━━━ EXERCISE MATERIALS

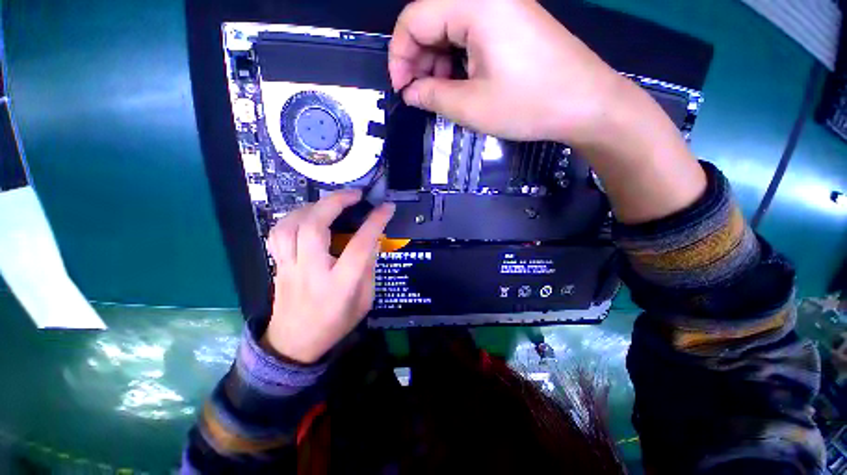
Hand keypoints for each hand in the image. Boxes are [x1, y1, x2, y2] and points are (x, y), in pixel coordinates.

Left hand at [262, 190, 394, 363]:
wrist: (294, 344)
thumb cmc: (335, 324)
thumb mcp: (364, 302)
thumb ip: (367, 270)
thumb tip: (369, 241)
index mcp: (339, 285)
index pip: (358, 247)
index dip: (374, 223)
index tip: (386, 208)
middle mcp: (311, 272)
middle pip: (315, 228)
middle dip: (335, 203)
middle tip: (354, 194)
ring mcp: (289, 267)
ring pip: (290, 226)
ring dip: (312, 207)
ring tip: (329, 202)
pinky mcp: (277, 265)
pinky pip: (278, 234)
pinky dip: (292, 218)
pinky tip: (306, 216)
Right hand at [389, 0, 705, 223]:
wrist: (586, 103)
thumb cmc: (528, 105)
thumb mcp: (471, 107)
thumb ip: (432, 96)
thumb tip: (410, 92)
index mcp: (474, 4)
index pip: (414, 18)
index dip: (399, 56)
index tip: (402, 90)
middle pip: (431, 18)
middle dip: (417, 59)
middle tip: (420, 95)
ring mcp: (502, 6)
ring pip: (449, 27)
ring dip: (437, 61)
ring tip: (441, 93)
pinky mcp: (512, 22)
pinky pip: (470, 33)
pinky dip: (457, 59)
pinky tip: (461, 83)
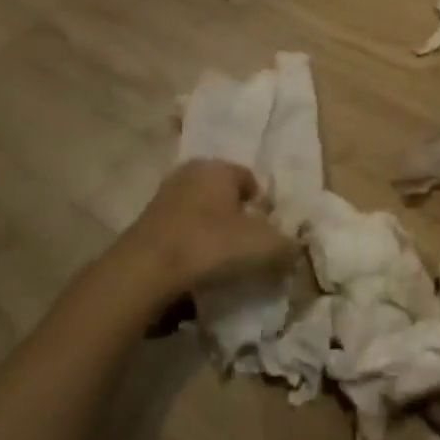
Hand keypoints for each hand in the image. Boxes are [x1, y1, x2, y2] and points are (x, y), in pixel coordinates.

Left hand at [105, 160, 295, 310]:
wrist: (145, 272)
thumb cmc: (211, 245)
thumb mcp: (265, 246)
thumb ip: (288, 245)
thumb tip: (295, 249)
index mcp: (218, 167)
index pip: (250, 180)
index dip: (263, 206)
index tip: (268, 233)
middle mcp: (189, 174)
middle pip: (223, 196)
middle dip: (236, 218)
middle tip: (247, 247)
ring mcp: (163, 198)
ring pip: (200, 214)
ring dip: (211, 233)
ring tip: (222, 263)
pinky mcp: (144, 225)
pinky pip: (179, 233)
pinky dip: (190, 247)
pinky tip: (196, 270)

━━━━━━
━━━ EXERCISE MATERIALS

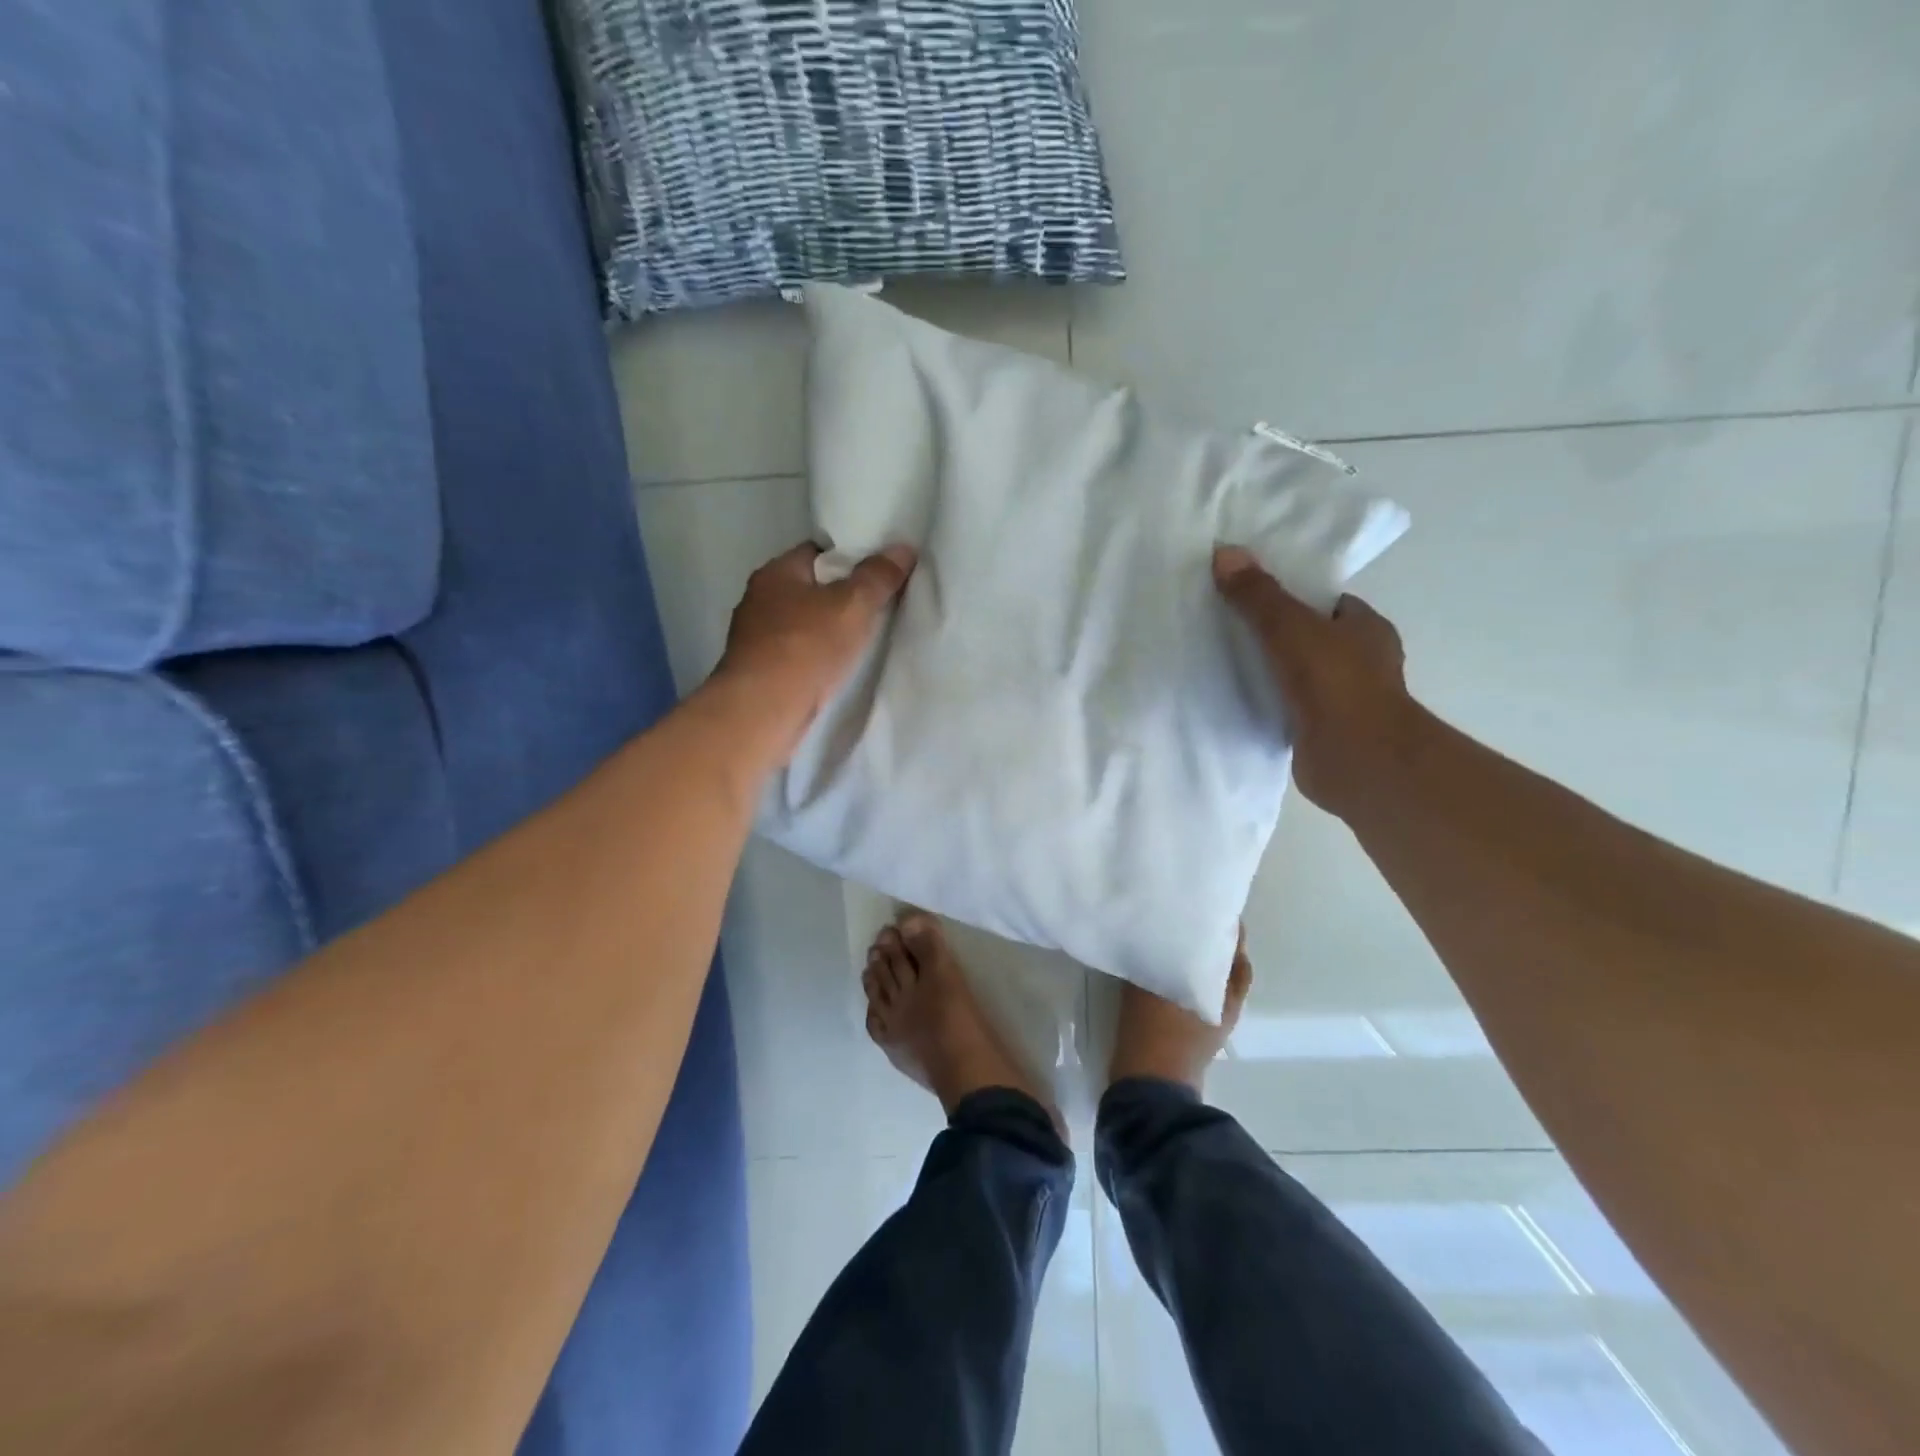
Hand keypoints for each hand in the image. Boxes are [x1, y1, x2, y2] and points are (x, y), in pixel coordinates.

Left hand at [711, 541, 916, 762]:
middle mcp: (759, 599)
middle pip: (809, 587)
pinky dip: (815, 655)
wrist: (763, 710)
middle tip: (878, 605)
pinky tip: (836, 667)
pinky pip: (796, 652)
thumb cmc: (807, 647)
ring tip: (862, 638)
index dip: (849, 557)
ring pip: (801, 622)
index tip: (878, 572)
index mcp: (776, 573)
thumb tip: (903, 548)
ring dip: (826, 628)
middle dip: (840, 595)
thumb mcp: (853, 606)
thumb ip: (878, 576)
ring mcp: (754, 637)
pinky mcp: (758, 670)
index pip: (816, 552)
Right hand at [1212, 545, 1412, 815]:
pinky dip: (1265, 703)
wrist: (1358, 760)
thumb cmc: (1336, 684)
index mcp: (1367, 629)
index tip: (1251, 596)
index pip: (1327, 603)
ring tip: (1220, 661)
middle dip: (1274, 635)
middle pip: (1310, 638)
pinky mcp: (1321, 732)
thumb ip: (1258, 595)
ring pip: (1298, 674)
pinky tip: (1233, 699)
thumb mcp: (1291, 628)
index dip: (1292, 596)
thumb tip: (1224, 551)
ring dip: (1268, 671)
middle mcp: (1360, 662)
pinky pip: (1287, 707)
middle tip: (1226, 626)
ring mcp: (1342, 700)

━━━━━━

# ABOUT THIS EXERCISE
Return only the lines between the one holding "middle tip: (878, 605)" and the one holding "ring mcp: (1342, 700)", inclusive, exactly as they appear above.

# EXERCISE OUTPUT
middle tip: (878, 605)
pinky tip: (836, 667)
pinky pip: (796, 652)
thumb cmc: (807, 647)
ring tip: (862, 638)
index dip: (849, 557)
ring pip: (801, 622)
index tip: (878, 572)
index mcp: (776, 573)
thumb tip: (903, 548)
ring dip: (826, 628)
middle dip: (840, 595)
thumb mcp: (853, 606)
thumb ip: (878, 576)
ring mcp: (754, 637)
pinky mcp: (758, 670)
index pip: (816, 552)
Right hand at [1212, 545, 1412, 815]:
pinky dip: (1265, 703)
wrist: (1358, 760)
thumb cmc: (1336, 684)
index mcp: (1367, 629)
index tip: (1251, 596)
index pip: (1327, 603)
ring tip: (1220, 661)
middle dip: (1274, 635)
middle pip: (1310, 638)
pinky mcp: (1321, 732)
thumb ip: (1258, 595)
ring pip: (1298, 674)
pinky tip: (1233, 699)
thumb mcp: (1291, 628)
index dip: (1292, 596)
thumb tip: (1224, 551)
ring dip: (1268, 671)
middle mcp: (1360, 662)
pinky pip: (1287, 707)
middle tip: (1226, 626)
ring mcp: (1342, 700)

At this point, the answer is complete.